Task7. Generating 2D tree images of glycan structures

Timeline

  • 05/24-05/25: Task 1-Making a list of PTM types.
  • 05/26-06/02: Task 2-Defining data representation of PTMs.
  • 06/03-06/09: Task 3-Reading and parsing 3D protein structure files (.pdb or .cif).
  • 06/10-06/23: Task 4-Identifying PTMs in 3D protein structures.
  • 06/24-06/25: Task 5-Representing PTMs in text.
  • 06/26-07/30: Task 6.1-Refactor sequence diagram code from PDB.
  • 07/31-08/06: Task 6.2-Annotating PTMs on sequence diagram view.
  • 08/07-08/16: Task 7-Generating 2D tree images of glycan structures.

Weekly Report

  • 05/31/2010
    • A initial list of case 1 and case 2 PTMs has be identified.
    • An XML format to store the information of PTMs has been defined.
    • Java classes representing the PTMs have been committed to the code repository.
  • 06/07/2010
    • Case 3 PTMs were added into the XML file.
    • XML parser.
    • Identification of case 1 PTMs.
    • Unit tests.
  • 06/14/2010
    • Identification of PTMs of all three cases.
    • More modifications were added into the XML file.
    • Representing PTMs in text in test code.
  • 06/22/2010
    • More modifications were added into the XML file, such as isopeptide bonds.
    • Improving the current code according to
    • PDB sequence diagram code was refactored from PDB.org by Andreas.
  • 06/28/2010
    • Finished going over all RESID entries.
      • 212 entries were added in the XML file.
      • Special treatment should be applied to all ACE entries.
    • Identify additional attached ligands that are not directly attached to amino acids.
    • List unidentifiable atom linkages.
  • 07/08/2010
    • In progress of scanning whole PDB.
    • Hacking the PDB sequence diagram code.
  • 07/16/2010
    • Attending ISMB from July 09-13
    • Finished scanning whole PDB. Need to analyze the result.
    • Started to refactor the sequence diagram code.
  • 07/26/2010
    • Keywords added in the XML file.
    • Analyzed results of PDB scanning: summary.
    • Still working on sequence diagram code.
  • 08/02/2010
    • Refactor ModifiedCompound and ModifiedCompoundImpl.
    • Serialization.
  • 08/09/2010
    • Refactor package structures
    • Integrate crosslinks in sequence diagram.
  • 08/16/2010
    • Better representation of PTMs in sequence diagram.
    • Support metal coordination modifications.

Skype call notes

  • 07/29/2010
    • Participants: Jianjiong, Peter.
    • Top priority: add PTM annotations in sequence diagram.
    • Serialization: using Strings to represents identified PTMs.
    • Metal Coordination
      • classify according to number of residues involved
      • some metal ions links to multiple residues forming cross links, e.g.
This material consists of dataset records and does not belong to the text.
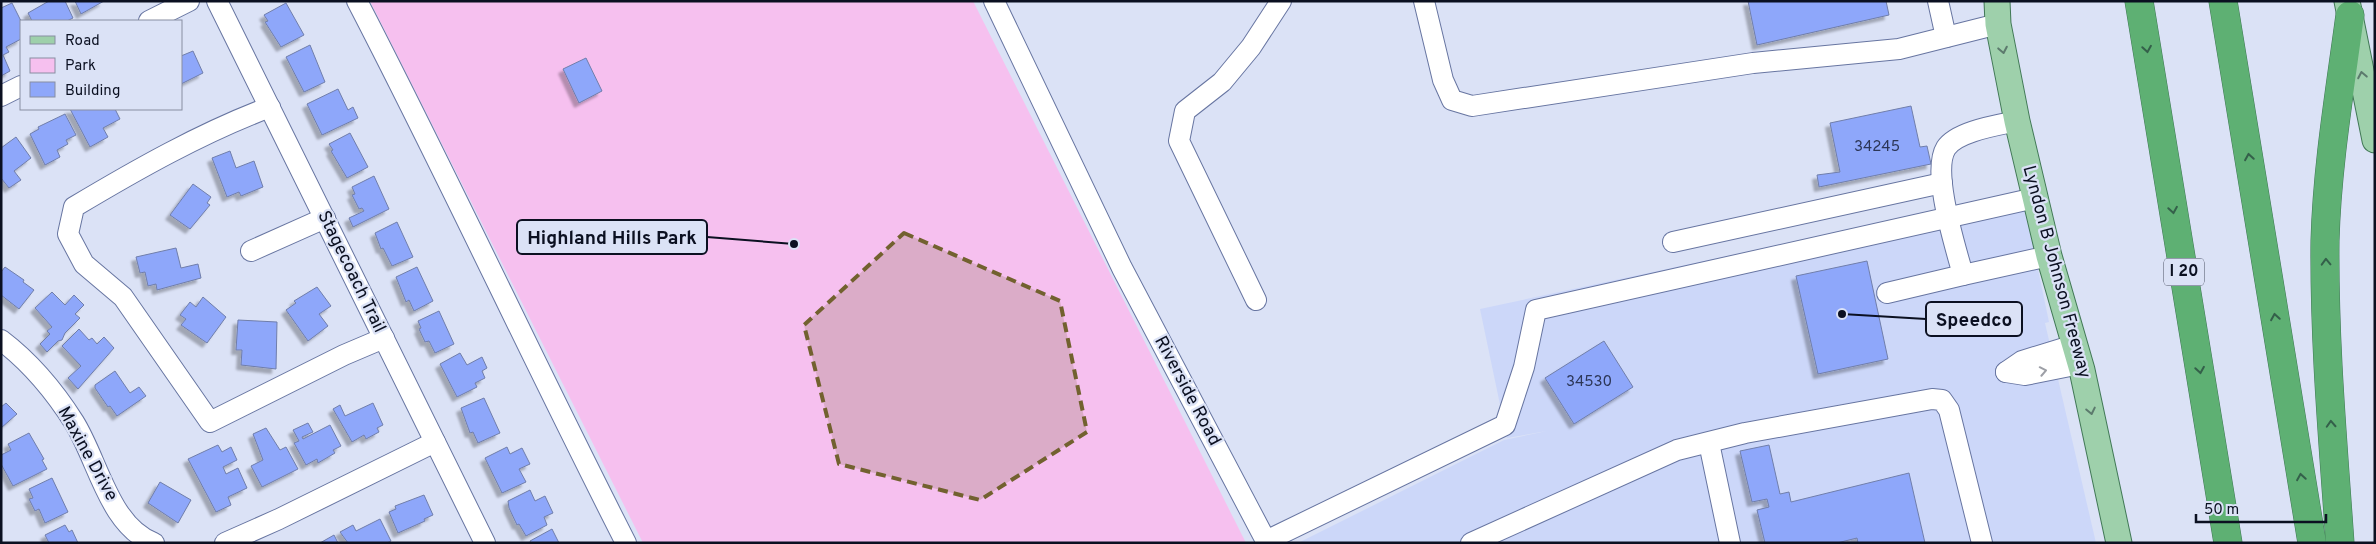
<svg xmlns="http://www.w3.org/2000/svg" width="2376" height="544" font-family="Overpass,sans-serif">
  <defs>
    <filter id="shadow"><feDropShadow dx="-4.5" dy="4.5" stdDeviation="1" flood-color="#0004"/></filter>
  </defs>
  <rect width="100%" height="100%" fill="#dbe2f6"/>
  <!-- built -->
  <polygon fill="#ccd7f9" points="2022,193 2049,322 2045,323 2096,543 1298,543 1504,440 1547,431 1507,438 1480,309"/>
  <!-- green -->
  <polygon fill="#f6c0ef" points="370,1 973,1 1246,543 643,543"/>
  <!-- building -->
  <g fill="#8ea7fa" stroke="#707eaa" filter="url(#shadow)">
    <polygon points="49,1 65,1 73,18 67,21 32,21 28,13"/>
    <polygon points="75,1 104,1 81,14"/>
    <polygon points="1748,1 1886,1 1889,15 1757,45"/>
    <polygon points="12,3 21,21 21,39 6,47 9,52 3,55 10,71 1,76 1,8"/>
    <polygon points="286,3 304,35 281,47 265,22 268,21 264,15"/>
    <polygon points="310,45 325,82 304,92 286,57"/>
    <polygon points="193,51 203,73 181,84 181,56"/>
    <polygon points="586,58 602,91 579,103 563,69"/>
    <polygon points="338,89 348,110 353,107 358,118 322,135 307,104"/>
    <polygon points="1911,106 1920,147 1927,146 1931,164 1819,187 1817,175 1840,172 1830,123"/>
    <polygon points="70,109 115,109 120,119 103,128 108,137 90,147"/>
    <polygon points="65,114 76,135 66,140 68,144 57,150 60,157 45,165 30,134 39,129 38,127"/>
    <polygon points="350,133 368,167 347,178 331,151 333,150 329,144"/>
    <polygon points="16,137 31,158 14,171 21,180 9,188 1,178 1,148"/>
    <polygon points="230,151 236,168 254,161 263,187 241,196 239,192 227,197 212,158"/>
    <polygon points="374,176 389,209 353,227 349,218 364,211 362,208 359,209 352,195 355,194 352,187"/>
    <polygon points="193,184 211,197 207,203 210,205 190,229 170,215"/>
    <polygon points="397,222 413,257 392,266 383,248 381,249 375,233"/>
    <polygon points="176,248 181,268 198,264 201,278 157,290 156,284 148,286 145,272 140,273 136,257"/>
    <polygon points="1867,261 1888,359 1818,374 1796,276"/>
    <polygon points="5,267 24,280 23,282 34,290 19,309 1,295 1,272"/>
    <polygon points="417,267 433,301 414,311 409,300 406,302 396,277"/>
    <polygon points="317,287 331,306 319,314 328,326 308,341 286,310 296,303 294,301"/>
    <polygon points="52,292 65,305 74,295 84,305 75,314 80,318 65,333 62,340 58,341 47,352 40,344 50,334 47,331 52,327 35,308"/>
    <polygon points="203,297 226,317 207,343 181,325 186,319 180,315 190,302 196,307"/>
    <polygon points="439,311 454,344 435,353 429,341 425,342 419,329 421,328 418,321"/>
    <polygon points="238,320 277,322 276,369 241,365 242,350 236,350"/>
    <polygon points="79,329 89,340 92,338 97,344 104,337 114,348 78,389 68,378 81,366 62,346"/>
    <polygon points="1604,341 1633,387 1574,424 1545,378"/>
    <polygon points="460,353 467,365 482,357 487,368 482,371 485,378 475,383 477,387 457,397 440,364"/>
    <polygon points="115,371 130,393 139,387 146,396 117,416 110,406 108,407 95,388 95,385"/>
    <polygon points="484,398 500,433 478,443 473,432 470,433 461,408"/>
    <polygon points="6,403 17,414 1,428 1,407"/>
    <polygon points="373,403 383,425 377,428 379,432 366,439 364,435 352,442 333,409 340,405 345,416"/>
    <polygon points="308,423 313,432 302,437 303,439 330,425 341,446 333,450 335,453 318,463 317,459 306,465 294,443 299,441 293,430"/>
    <polygon points="266,428 280,450 286,447 298,469 262,487 251,466 263,460 253,434"/>
    <polygon points="29,433 44,459 42,460 47,469 13,486 1,464 1,455 11,450 8,444"/>
    <polygon points="218,445 222,452 231,447 237,460 223,467 226,474 238,468 247,488 228,497 231,505 216,512 188,459"/>
    <polygon points="1769,445 1780,494 1789,492 1791,502 1909,473 1925,543 1858,543 1857,538 1837,543 1765,543 1757,510 1769,507 1767,499 1752,502 1740,451"/>
    <polygon points="507,447 510,454 522,448 530,464 519,469 526,482 502,493 485,458"/>
    <polygon points="52,478 68,512 45,523 39,509 35,511 29,499 33,498 29,489"/>
    <polygon points="160,482 191,500 178,523 148,503"/>
    <polygon points="530,490 535,501 545,496 553,513 544,517 547,525 526,536 519,524 517,525 509,508 508,501"/>
    <polygon points="424,495 433,515 424,519 425,521 398,533 389,512 396,509 395,506"/>
    <polygon points="380,519 391,541 387,543 348,543 340,532 353,525 356,531"/>
    <polygon points="65,525 69,532 72,530 78,543 49,543 45,535"/>
    <polygon points="552,529 559,543 531,543 530,541"/>
    <polygon points="334,535 338,543 320,543"/>
  </g>
  <g fill="none" stroke-linecap="round" stroke-linejoin="round">
    <!-- minor casing -->
    <g stroke="#6775a1" stroke-width="22">
      <g id="minor">
        <polyline points="217,1 485,543"/>
        <path d="M357,1C450,180 534,363 626,543"/>
        <polyline points="994,1 1122,268 1266,541 1505,425 1524,367 1536,310 2035,198"/>
        <polyline points="1424,1 1443,80 1452,100 1472,106 1753,63 1899,49 1998,24"/>
        <polyline points="1938,1 1946,37"/>
        <polyline points="149,21 189,1"/>
        <polyline points="1,96 21,86"/>
        <path d="M270,107C201,133 136,170 74,207L68,234L84,264L123,297L210,422L344,355L384,338"/>
        <path d="M2017,121C1999,125 1957,131 1946,148C1931,172 1956,248 1963,275L2049,256"/>
        <polyline points="1673,242 1942,183"/>
        <polyline points="251,251 325,218"/>
        <polyline points="1887,293 1963,275"/>
        <polyline points="1256,300 1179,141 1185,111 1222,82 1251,47 1281,1"/>
        <path d="M1,340C30,362 55,392 74,422C98,460 109,526 154,543"/>
        <polyline points="2006,372 2025,375 2080,364"/>
        <polyline points="2006,372 2022,361 2074,345"/>
        <polyline points="1709,443 1730,543"/>
        <polyline points="225,543 279,519 435,442"/>
        <polyline points="1471,543 1677,450 1745,433 1932,399 1942,400 1949,410 1982,543"/>
      </g>
    </g>
    <!-- major casing -->
    <g stroke="#417856" stroke-width="27">
      <g id="major">
        <polyline points="1997,1 1998,24 2017,121 2049,256 2082,370 2119,543"/>
        <polyline points="2347,1 2375,140"/>
      </g>
    </g>
    <!-- highway casing -->
    <g stroke="#417856" stroke-width="29">
      <g id="highway">
        <polyline points="2139,1 2228,543"/>
        <polyline points="2223,1 2312,543"/>
        <path d="M2340,543C2333,442 2324,342 2325,241C2327,166 2340,90 2350,15"/>
      </g>
    </g>
    <!-- minor -->
    <use href="#minor" stroke="#fff" stroke-width="20"/>
    <!-- major -->
    <use href="#major" stroke="#9ed0ab" stroke-width="25"/>
    <!-- highway -->
    <use href="#highway" stroke="#5eb073" stroke-width="28"/>
  </g>
  <!-- one-way arrows -->
  <defs><path id="oneway-chevron" d="M-2-3.5L2.5 0L-2 3.5" fill="none" stroke-width="1.6" stroke-linecap="round" stroke-linejoin="round" transform="scale(1.25)"/></defs>
  <g stroke="#34604a">
    <use href="#oneway-chevron" transform="translate(2147 49) rotate(81)"/>
    <use href="#oneway-chevron" transform="translate(2249 157) rotate(-99)"/>
    <use href="#oneway-chevron" transform="translate(2173 210) rotate(81)"/>
    <use href="#oneway-chevron" transform="translate(2326 262) rotate(-92)"/>
    <use href="#oneway-chevron" transform="translate(2275 317) rotate(-99)"/>
    <use href="#oneway-chevron" transform="translate(2200 370) rotate(81)"/>
    <use href="#oneway-chevron" transform="translate(2331 424) rotate(-93)"/>
    <use href="#oneway-chevron" transform="translate(2301 477) rotate(-99)"/>
  </g>
  <g stroke="#5c7a6d">
    <use href="#oneway-chevron" transform="translate(2003 50) rotate(79)"/>
    <use href="#oneway-chevron" transform="translate(2362 75) rotate(-101)"/>
    <use href="#oneway-chevron" transform="translate(2091 411) rotate(78)"/>
  </g>
  <use stroke="#9d9fa6" href="#oneway-chevron" transform="translate(2043 371) rotate(-11)"/>
  <!-- marked area -->
  <path fill="#72612f" fill-opacity="0.2" stroke="#72612f" stroke-width="4" stroke-dasharray="10 6" stroke-linejoin="round" d="M904,233L1060,301L1087,432L980,500L839,464L804,325Z"/>
  <g text-anchor="middle" dominant-baseline="central" stroke-width="4.5" stroke-linejoin="round" paint-order="stroke">
    <!-- number labels -->
    <g font-size="15" fill="#2c3657">
      <text x="1877" y="147">34245</text>
      <text x="1589" y="382">34530</text>
    </g>
    <!-- shield labels -->
    <rect fill="#dbe2f6" stroke="#494f61" stroke-width="1" x="2164" y="258.5" width="40" height="27" rx="4"/>
    <g font-size="16" font-weight="bold" fill="#0b1021">
      <text x="2184" y="272">I 20</text>
    </g>
    <!-- street labels -->
    <g font-size="18" fill="#0b1021" stroke="#dbe2f6">
      <text transform="translate(351 272) rotate(64)">Stagecoach Trail</text>
      <text transform="translate(2056 272) rotate(75)">Lyndon B Johnson Freeway</text>
      <text transform="translate(1187 391) rotate(62)">Riverside Road</text>
      <text transform="translate(87 454) rotate(61)">Maxine Drive</text>
    </g>
  </g>
  <!-- callouts -->
  <path fill="none" stroke="#0b1021" stroke-width="2" d="M794 244L707 237M1842 314L1926 319"/>
  <g fill="#0b1021" stroke="#dbe2f6" stroke-width="2">
    <circle cx="794" cy="244" r="5"/>
    <circle cx="1842" cy="314" r="5"/>
  </g>
  <g fill="#dbe2f6" stroke="#0b1021" stroke-width="2">
    <rect x="517" y="220" width="190" height="34" rx="5"/>
    <rect x="1926" y="302" width="96" height="34" rx="5"/>
  </g>
  <g font-size="19" text-anchor="middle" font-weight="bold" fill="#0b1021">
    <text x="612" y="244">Highland Hills Park</text>
    <text x="1974" y="326">Speedco</text>
  </g>
  <!-- border -->
  <rect width="2376" height="544" fill="none" stroke="#0b1021" stroke-width="5"/>
  <!-- legend -->
  <rect x="20" y="20" width="162" height="90" fill="#dbe2f6" stroke="#888ea1"/>
  <rect x="30" y="36" width="25" height="8" fill="#9ed0ab" stroke="#888ea1"/>
  <text x="65" y="45" font-size="15" fill="#0b1021">Road</text>
  <rect x="30" y="58" width="25" height="15" fill="#f6c0ef" stroke="#888ea1"/>
  <text x="65" y="70" font-size="15" fill="#0b1021">Park</text>
  <rect x="30" y="82" width="25" height="15" fill="#8ea7fa" stroke="#888ea1"/>
  <text x="65" y="95" font-size="15" fill="#0b1021">Building</text>
  <!-- scale -->
  <path d="M2196 514v8h130v-8" fill="none" stroke="#0b1021" stroke-width="2.5"/>
  <text x="2204" y="514" font-size="15" fill="#0b1021" stroke="#dbe2f6" stroke-width="4" paint-order="stroke">50 m</text>
</svg>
AA0136
    • Unidentified modified residues: contact John Garavelli
    • Do we need to scan different models in a structure? No, use the first model.
    • Improve Java doc
    • Add a chapter in cookbook: http://biojava.org/wiki/BioJava:CookBook3.0
  • 06/15/2010
    • Participants: Jianjiong, Peter, Andreas.
    • Find more test cases for cross-links (at least one for each type of cross-link)
    • Scan whole PDB to find more modifications
      • Classify non-natural modifications into the same classes as the natural modifications (attachments, modified residues, cross-links)
      • Alternative confirmation (altloc, see PDB Content Guide ) could be a reason for close contacts.
      • Send to Andreas if errors occur when reading structures.
    • How to deal with multiple modifications (in Green fluorescent proteins), e.g. CRO in 3MIQ?
    • About code
      • Break long functions (e.g. in DefaultProteinModificationParser) into short ones.
      • Collections.singletonList for 1-element list.
      • Return empty collection instead of null.
      • Use FindBugs plugin to detect potential bugs
      • Remove any Eclipse/Java warnings if present
      • Follow Sun JavaDoc conventions 1
      • Any Checkstyle template for BioJava?
    • Cookbook page after API is stable.
    • Andreas is refactoring sequence diagram code from PDB web.
    • In sequence diagram, dashed line is only for cross-link2. How to represent cross-links that link more than 2 residues?

Comments

Please add comments here…

  • Peter Rose (04/30): It’s an ever increasing list of PTMs. So instead of hardcoding PTMs, it would be better to load them from a file, i.e. xml.